Democracy was firebombed last weekend in North Carolina. The competition of ideas was burned, vigorous debate was charred, free speech was defaced.

The news that a North Carolina Republican headquarters had been torched was sickening and disheartening — not just for Republicans, but for all Americans who understand our country thrives in part because we choose our government leaders with free elections, not through intimidation or violence.

That’s why, even in such a vitriolic election year, people across the political spectrum came together to denounce the attack, from Hillary Clinton to North Carolina GOP Executive Director Dallas Woodhouse.

Democrats started a Gofundme page and in less than an hour had raised $13,000 to help repair the Hillsborough County Republican headquarters. Some may dismiss that as a political stunt, but it was an encouraging and proper response.

Others from across the spectrum, though, instantly leapt to conclusions about who was responsible, and they tried to capitalize on the incident politically. Though authorities don’t know who did it, Twitter does: the Left. The Right. The Media. Those who placed blame without knowing facts contribute to our crumbling discourse.

“Animals representing Hillary Clinton and Dems in North Carolina just firebombed our office in Orange County because we are winning,” Donald Trump tweeted.

“Violent left-wing Hillary Clinton fascists” were to blame, according to the “hillaryisdeplorable” Twitter account.

Jim Blaine, Senate leader Phil Berger’s chief of staff, tweeted that the editorial page editors of the Observer and the (Raleigh) News & Observer were “getting what they want” from the bombing.

Those on the left were also irresponsible in declaring, with no evidence, that the attack was the work of Republican operatives who wanted to make Democrats look bad.

No one yet knows who was responsible. Maybe it was a Democratic extremist. Maybe it was a scheming Republican. Maybe it was a drunk teenager.

That will come out eventually, perhaps.
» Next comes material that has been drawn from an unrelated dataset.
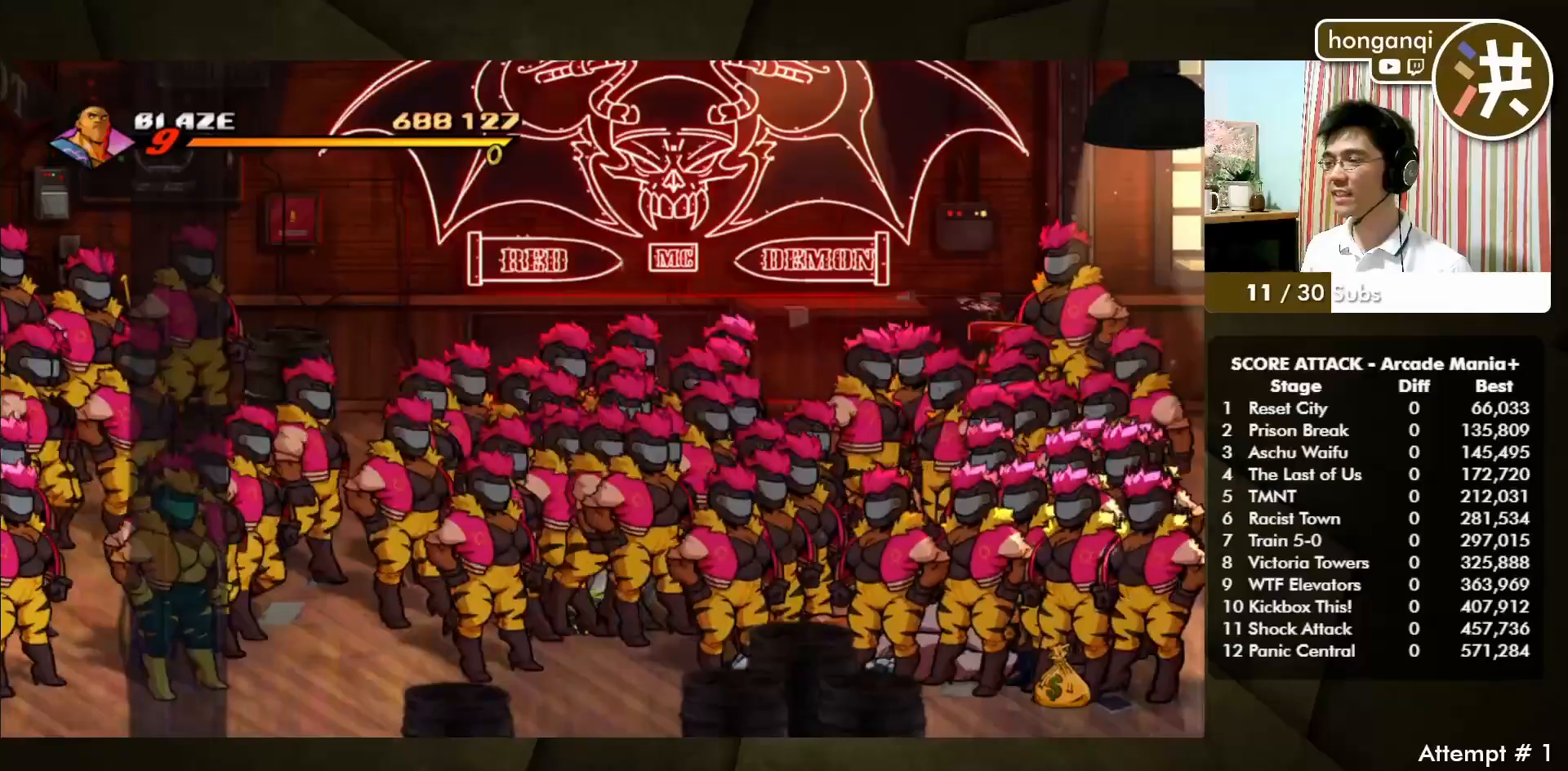
Gameplay with a controller (arcade stick); each line is a JSON object with the inputs held at the frame after it. "events" lists button and stick changes between this image and that frame as [ms after this image, input, new state], when the widget could be followed in between. Not read: L3 R3.
{"buttons": ["R2"], "left_stick": "up-left", "events": [[400, "R2", "down"]]}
What we know now is that the act violated American principles and should be met with bipartisan intolerance.

The attack goes far beyond the heated rhetoric that has marked this election year, though it’s possible it was inspired by that rhetoric.

Whoever was responsible, we need to hope it was an isolated case, and that it doesn’t prompt anything similar or worse in the final weeks of what has been a dispiriting campaign.

U.S. Sen. Arthur Vandenberg of Michigan, in calling for a bipartisan approach to foreign policy, declared in 1947 that partisan politics stops at the water’s edge. It must stop, also, when a flaming bottle shatters a storefront window.